Segment Open

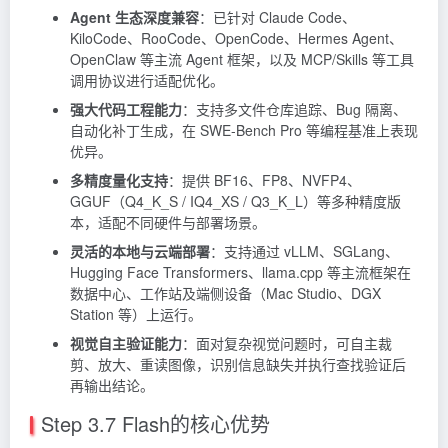
Agent 生态深度兼容
：已针对
Claude
Code、
KiloCode、RooCode、OpenCode、Hermes Agent、
OpenClaw 等主流 Agent 框架，以及 MCP/Skills 等工具
调用协议进行适配优化。
强大代码工程能力
：支持多文件仓库追踪、Bug 隔离、
自动化补丁生成，在 SWE-Bench Pro 等编程基准上表现
优异。
多精度量化支持
：提供 BF16、FP8、NVFP4、
GGUF（Q4_K_S / IQ4_XS / Q3_K_L）等多种精度版
本，适配不同硬件与部署场景。
灵活的本地与云端部署
：支持通过 vLLM、SGLang、
Hugging Face Transformers、llama.cpp 等主流框架在
数据中心、工作站及端侧设备（Mac Studio、DGX
Station 等）上运行。
视觉自主验证能力
：面对复杂视觉问题时，可自主裁
剪、放大、重读图像，识别信息缺失并执行查找验证后
再输出结论。
Step 3.7 Flash的核心优势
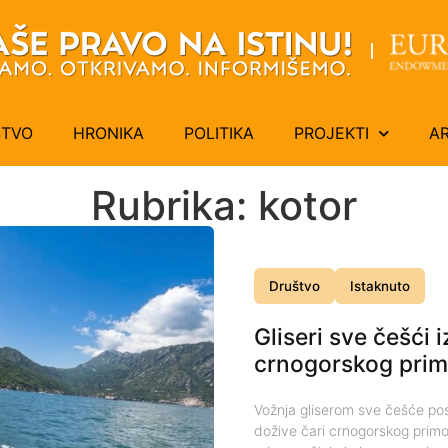
ŠTVO
HRONIKA
POLITIKA
PROJEKTI
A
Rubrika: kotor
Društvo
Istaknuto
Gliseri sve češći 
crnogorskog prim
Vožnja gliserom sve češće posta
dožive čari crnogorskog primor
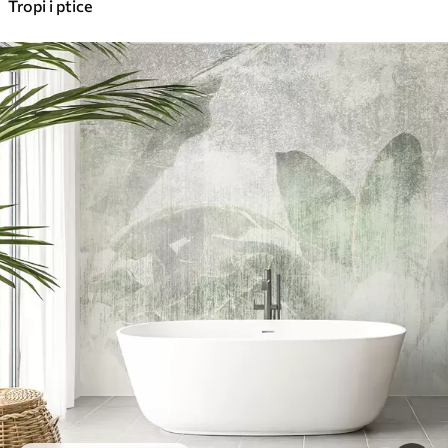
Tropi i ptice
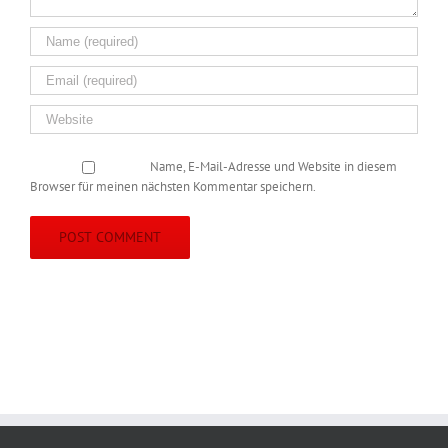
Name, E-Mail-Adresse und Website in diesem
Browser für meinen nächsten Kommentar speichern.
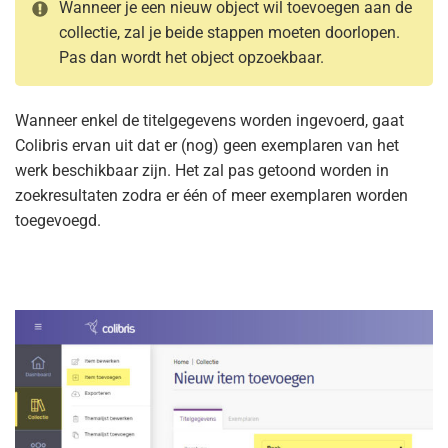
Wanneer je een nieuw object wil toevoegen aan de
collectie, zal je beide stappen moeten doorlopen.
Pas dan wordt het object opzoekbaar.
Wanneer enkel de titelgegevens worden ingevoerd, gaat
Colibris ervan uit dat er (nog) geen exemplaren van het
werk beschikbaar zijn. Het zal pas getoond worden in
zoekresultaten zodra er één of meer exemplaren worden
toegevoegd.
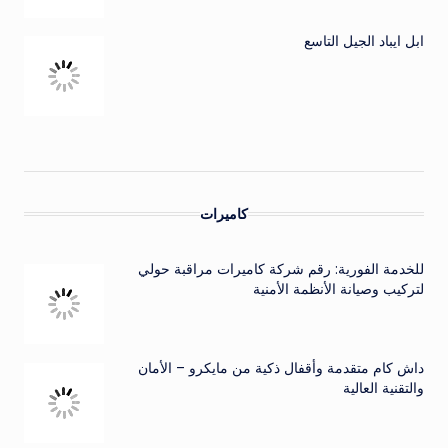
ابل ايباد الجيل التاسع
كاميرات
للخدمة الفورية: رقم شركة كاميرات مراقبة حولي
لتركيب وصيانة الأنظمة الأمنية
داش كام متقدمة وأقفال ذكية من مايكرو – الأمان
والتقنية العالية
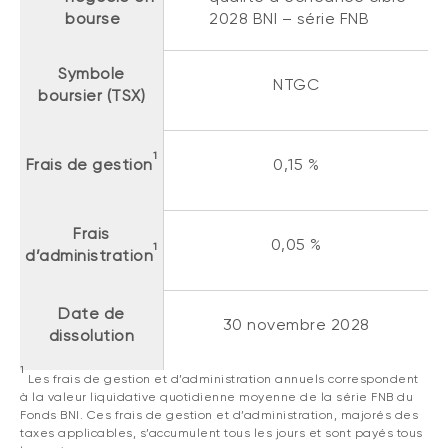
bourse
2028 BNI – série FNB
Symbole
NTGC
boursier (TSX)
1
Frais de gestion
0,15 %
Frais
0,05 %
1
d’administration
Date de
30 novembre 2028
dissolution
1
Les frais de gestion et d’administration annuels correspondent
à la valeur liquidative quotidienne moyenne de la série FNB du
Fonds BNI. Ces frais de gestion et d’administration, majorés des
taxes applicables, s’accumulent tous les jours et sont payés tous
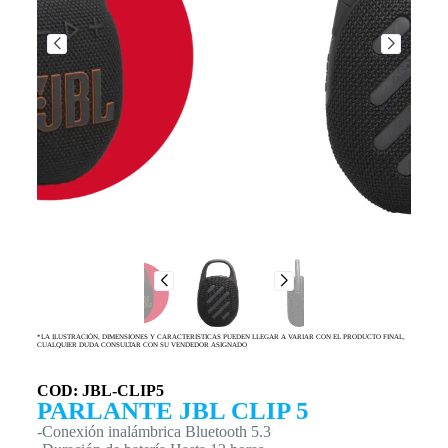
*LA ILUSTRACIÓN, DIMENSIONES Y CARACTERISTICAS PUEDEN LLEGAR A VARIAR CON EL PRODUCTO FINAL,
CUALQUIER DUDA CONSULTAR CON SU VENDEDOR ASIGNADO
COD: JBL-CLIP5
PARLANTE JBL CLIP 5
-Conexión inalámbrica Bluetooth 5.3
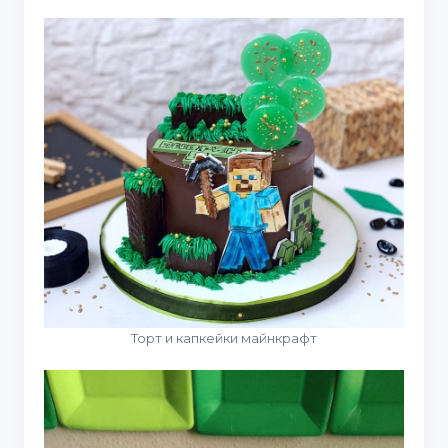
Торт и капкейки майнкрафт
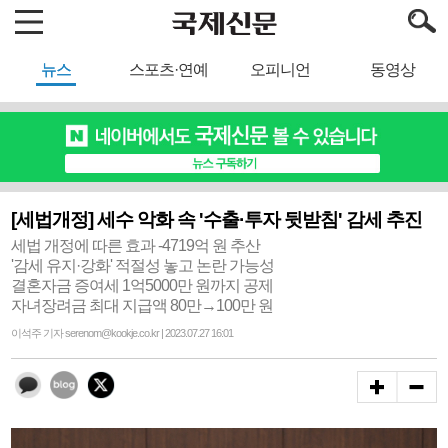
뉴스
스포츠·연예
오피니언
동영상
[세법개정] 세수 악화 속 '수출·투자 뒷받침' 감세 추진
세법 개정에 따른 효과 -4719억 원 추산
'감세 유지·강화' 적절성 놓고 논란 가능성
결혼자금 증여세 1억5000만 원까지 공제
자녀장려금 최대 지급액 80만→100만 원
이석주 기자 serenom@kookje.co.kr | 2023.07.27 16:01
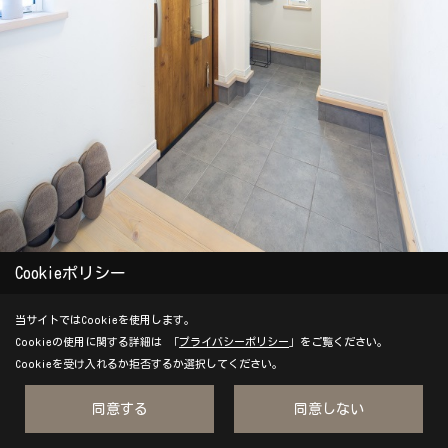
Cookieポリシー
玄関横にシューズクローゼットを設けて、靴や外出に必要なも
当サイトではCookieを使用します。
のなどをしまって、玄関をスッキリさせることができます。
Cookieの使用に関する詳細は 「
プライバシーポリシー
」をご覧ください。
Cookieを受け入れるか拒否するか選択してください。
シューズクローゼット上部はアーチにすることで柔らかい印象
に。玄関ドアには、マグネット商品で小物を収納しています。
同意する
同意しない
【平屋風/2階建て/コの字型/シンプルナチュラル/勾配天井/アイ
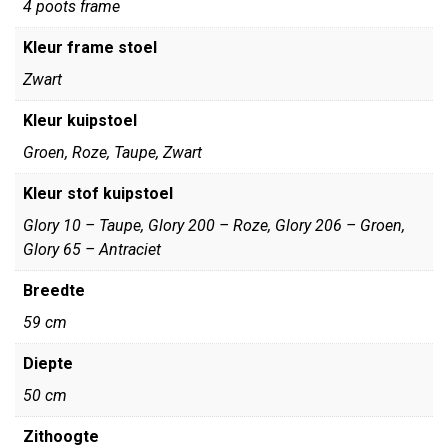
4 poots frame
Kleur frame stoel
Zwart
Kleur kuipstoel
Groen, Roze, Taupe, Zwart
Kleur stof kuipstoel
Glory 10 – Taupe, Glory 200 – Roze, Glory 206 – Groen,
Glory 65 – Antraciet
Breedte
59 cm
Diepte
50 cm
Zithoogte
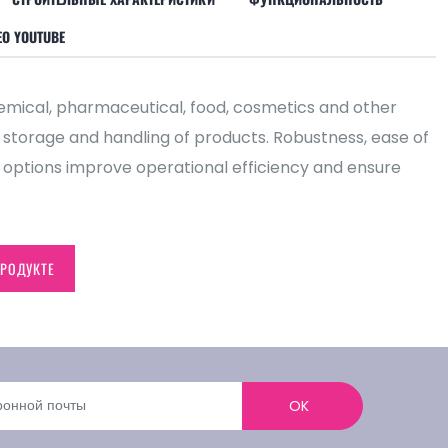
О YOUTUBE
chemical, pharmaceutical, food, cosmetics and other
e storage and handling of products. Robustness, ease of
 options improve operational efficiency and ensure
РОДУКТЕ
OK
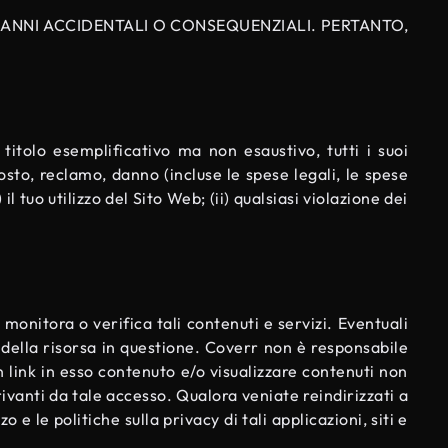
DANNI ACCIDENTALI O CONSEQUENZIALI. PERTANTO,
itolo esemplificativo ma non esaustivo, tutti i suoi
 costo, reclamo, danno (incluse le spese legali, le spese
il tuo utilizzo del Sito Web; (ii) qualsiasi violazione dei
 monitora o verifica tali contenuti e servizi. Eventuali
 o della risorsa in questione. Coverr non è responsabile
 link in esso contenuto e/o visualizzare contenuti non
ivanti da tale accesso. Qualora veniate reindirizzati a
 e le politiche sulla privacy di tali applicazioni, siti e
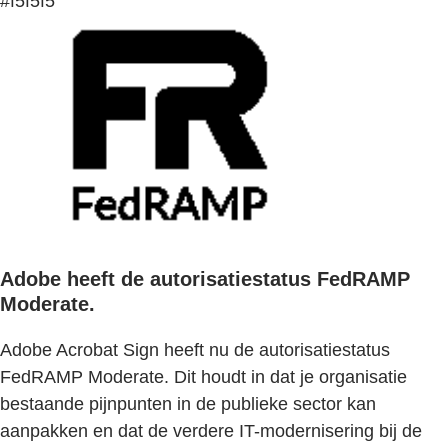
#f5f5f5
Adobe heeft de autorisatiestatus FedRAMP
Moderate.
Adobe Acrobat Sign heeft nu de autorisatiestatus
FedRAMP Moderate. Dit houdt in dat je organisatie
bestaande pijnpunten in de publieke sector kan
aanpakken en dat de verdere IT-modernisering bij de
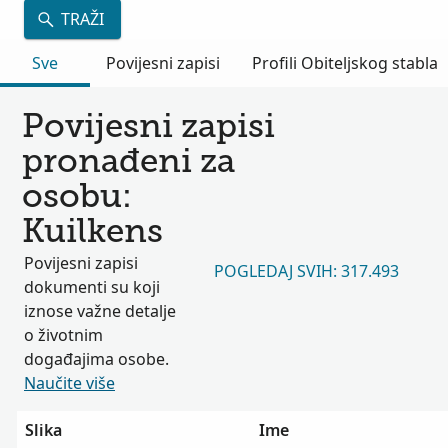
TRAŽI
Sve
Povijesni zapisi
Profili Obiteljskog stabla
Povijesni zapisi
pronađeni za
osobu:
Kuilkens
Povijesni zapisi
POGLEDAJ SVIH: 317.493
dokumenti su koji
iznose važne detalje
o životnim
događajima osobe.
Naučite više
Slika
Ime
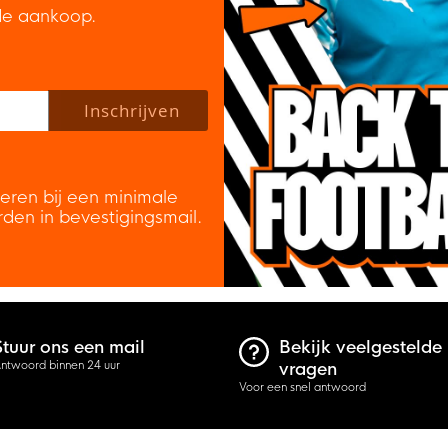
de aankoop.
 policy to subscribe to our newsletter.
Inschrijven
veren bij een minimale
rden in bevestigingsmail.
Stuur ons een mail
Bekijk veelgestelde
ntwoord binnen 24 uur
vragen
Voor een snel antwoord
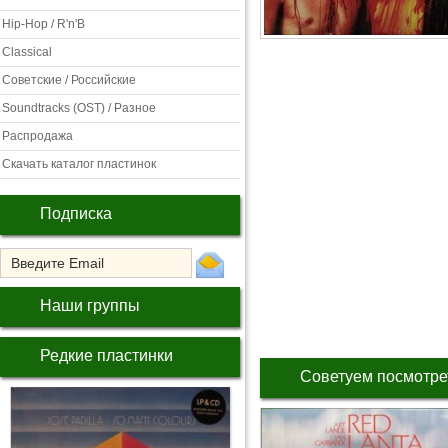
Hip-Hop / R'n'B
Classical
Советские / Российские
Soundtracks (OST) / Разное
Распродажа
Скачать каталог пластинок
Подписка
Наши группы
Редкие пластинки
Советуем посмотре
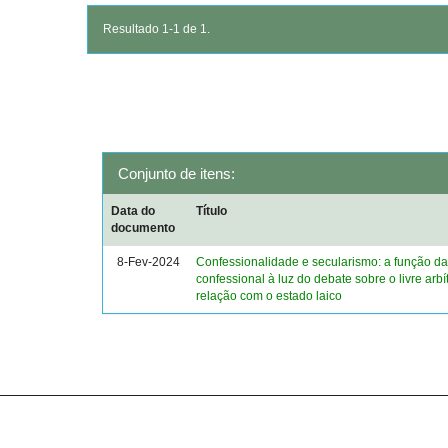
Resultado 1-1 de 1.
Conjunto de itens:
Data do
Título
documento
8-Fev-2024
Confessionalidade e secularismo: a função d
confessional à luz do debate sobre o livre arbí
relação com o estado laico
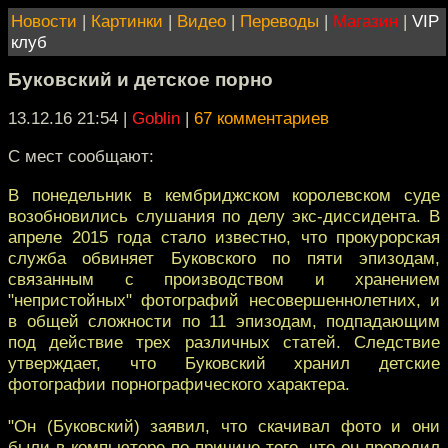
Новости
|
Картинки
|
Видео
|
Переводы
|
Магазин
|
VIP
клуб
Буковский и детское порно
13.12.16 21:54
|
Goblin
|
67 комментариев
С мест сообщают:
В понедельник в кембриджском королевском суде
возобновились слушания по делу экс-диссидента. В
апреле 2015 года стало известно, что прокурорская
служба обвиняет Буковского по пяти эпизодам,
связанным с производством и хранением
"непристойных" фотографий несовершеннолетних, и
в общей сложности по 11 эпизодам, подпадающим
под действие трех различных статей. Следствие
утверждает, что Буковский хранил детские
фотографии порнографического характера.
"Он (Буковский) заявил, что скачивал фото и они
были в компьютере по причине того, что он проводил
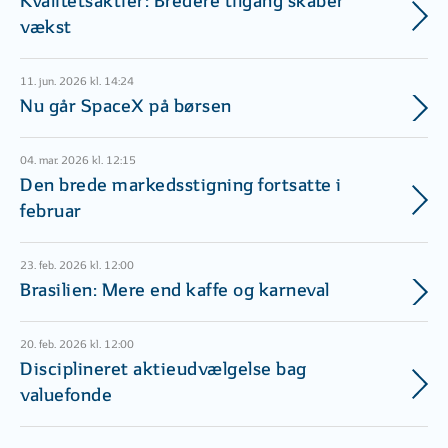
Kvalitetsaktier: Bredere tilgang skaber
vækst
11. jun. 2026 kl. 14:24
Nu går SpaceX på børsen
04. mar. 2026 kl. 12:15
Den brede markedsstigning fortsatte i
februar
23. feb. 2026 kl. 12:00
Brasilien: Mere end kaffe og karneval
20. feb. 2026 kl. 12:00
Disciplineret aktieudvælgelse bag
valuefonde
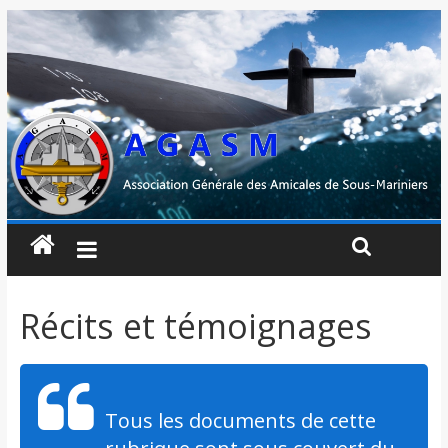
Récits et témoignages
Tous les documents de cette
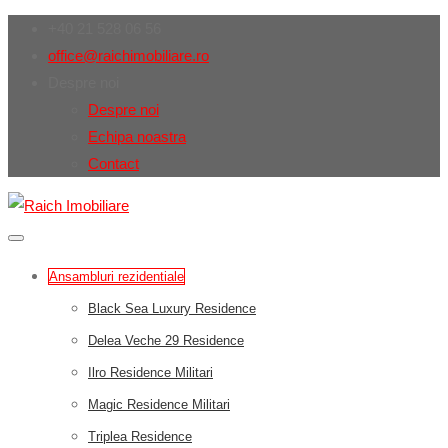
+40 21 528 06 56
office@raichimobiliare.ro
Despre noi
Despre noi
Echipa noastra
Contact
Ansambluri rezidentiale
Black Sea Luxury Residence
Delea Veche 29 Residence
Ilro Residence Militari
Magic Residence Militari
Triplea Residence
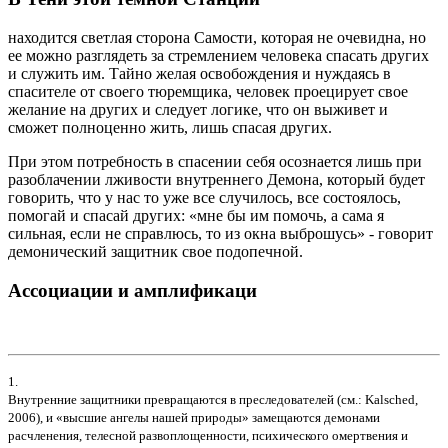
находится светлая сторона Самости, которая не очевидна, но
ее можно разглядеть за стремлением человека спасать других
и служить им. Тайно желая освобождения и нуждаясь в
спасителе от своего тюремщика, человек проецирует свое
желание на других и следует логике, что он выживет и
сможет полноценно жить, лишь спасая других.
При этом потребность в спасении себя осознается лишь при
разоблачении лживости внутреннего Демона, который будет
говорить, что у нас то уже все случилось, все состоялось,
помогай и спасай других: «мне бы им помочь, а сама я
сильная, если не справлюсь, то из окна выброшусь» - говорит
демонический защитник свое подопечной.
Ассоциации и амплификаци
1.
Внутренние защитники превращаются в преследователей (см.: Kalsched,
2006), и «высшие ангелы нашей природы» замещаются демонами
расчленения, телесной развоплощенности, психического омертвения и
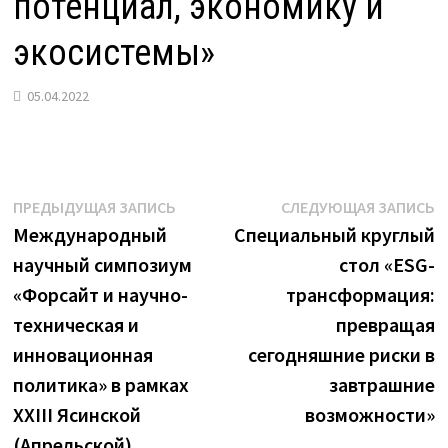
потенциал, экономику и
экосистемы»
05.04.2022
Навигация
Предыдущая
С
ПРЕДЫДУЩАЯ ЗАПИСЬ
СЛЕДУЮЩАЯ ЗАПИСЬ
запись:
з
Международный
Специальный круглый
по
научный симпозиум
стол «ESG-
записям
«Форсайт и научно-
трансформация:
техническая и
превращая
инновационная
сегодняшние риски в
политика» в рамках
завтрашние
XXIII Ясинской
возможности»
(Апрельской)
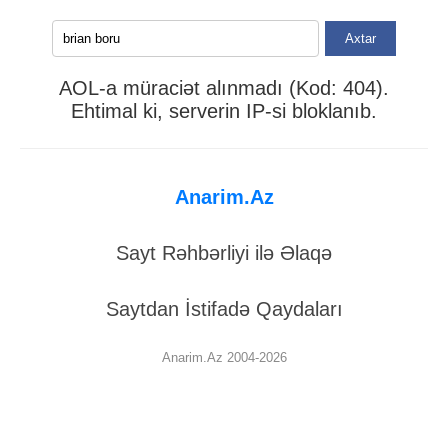
Axtar
AOL-a müraciət alınmadı (Kod: 404).
Ehtimal ki, serverin IP-si bloklanıb.
Anarim.Az
Sayt Rəhbərliyi ilə Əlaqə
Saytdan İstifadə Qaydaları
Anarim.Az 2004-2026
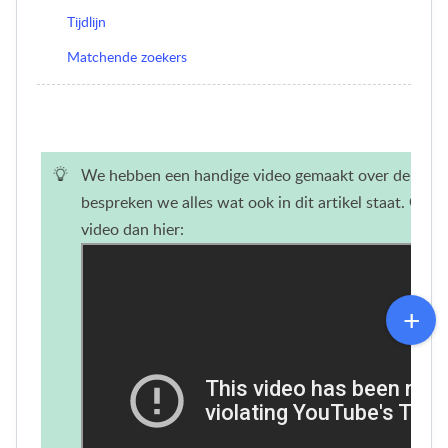
Tijdlijn
Matchende zoekers
We hebben een handige video gemaakt over de Kolibr
bespreken we alles wat ook in dit artikel staat. Geen
video dan hier:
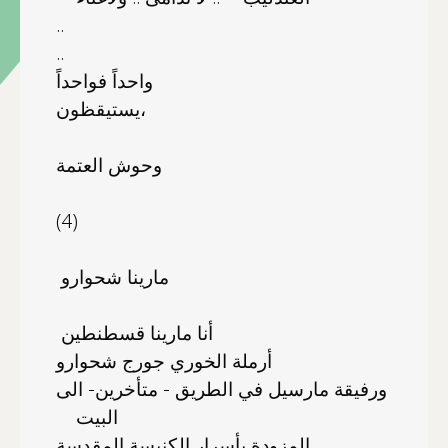
..
..
واحداً فواحداً
يستيقظون،
وحوش العتمة
(4)
مارينا شحوارو
أنا مارينا قسطنطين
أرملة الخوري جورج شحوارو
ورفيقة مارسيل في الطريق - متأخرين- الى
البيت
المزودة بأسرار الكنيسة المقدسة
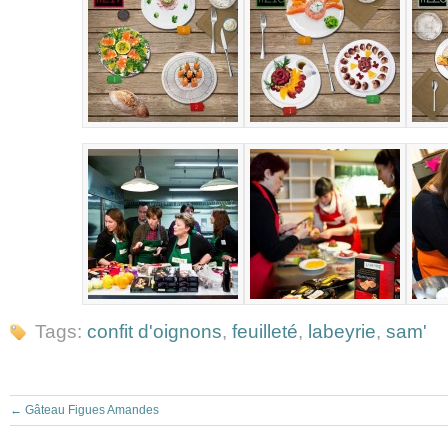
Tags:
confit d'oignons
,
feuilleté
,
labeyrie
,
sam'
←
Gâteau Figues Amandes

Segment Closed

**WORK INSTRUCTIONS**
Copy nothing past the line containing "Tropi i ptice": reproduce every line from the start of the records up to it, skipping pictures.

**OUTPUT FOR THIS EXERCISE**
Agent 生态深度兼容
：已针对
Claude
Code、
KiloCode、RooCode、OpenCode、Hermes Agent、
OpenClaw 等主流 Agent 框架，以及 MCP/Skills 等工具
调用协议进行适配优化。
强大代码工程能力
：支持多文件仓库追踪、Bug 隔离、
自动化补丁生成，在 SWE-Bench Pro 等编程基准上表现
优异。
多精度量化支持
：提供 BF16、FP8、NVFP4、
GGUF（Q4_K_S / IQ4_XS / Q3_K_L）等多种精度版
本，适配不同硬件与部署场景。
灵活的本地与云端部署
：支持通过 vLLM、SGLang、
Hugging Face Transformers、llama.cpp 等主流框架在
数据中心、工作站及端侧设备（Mac Studio、DGX
Station 等）上运行。
视觉自主验证能力
：面对复杂视觉问题时，可自主裁
剪、放大、重读图像，识别信息缺失并执行查找验证后
再输出结论。
Step 3.7 Flash的核心优势
ŠTVO
HRONIKA
POLITIKA
PROJEKTI
A
Rubrika: kotor
Društvo
Istaknuto
Gliseri sve češći 
crnogorskog prim
Vožnja gliserom sve češće posta
dožive čari crnogorskog primor
Tropi i ptice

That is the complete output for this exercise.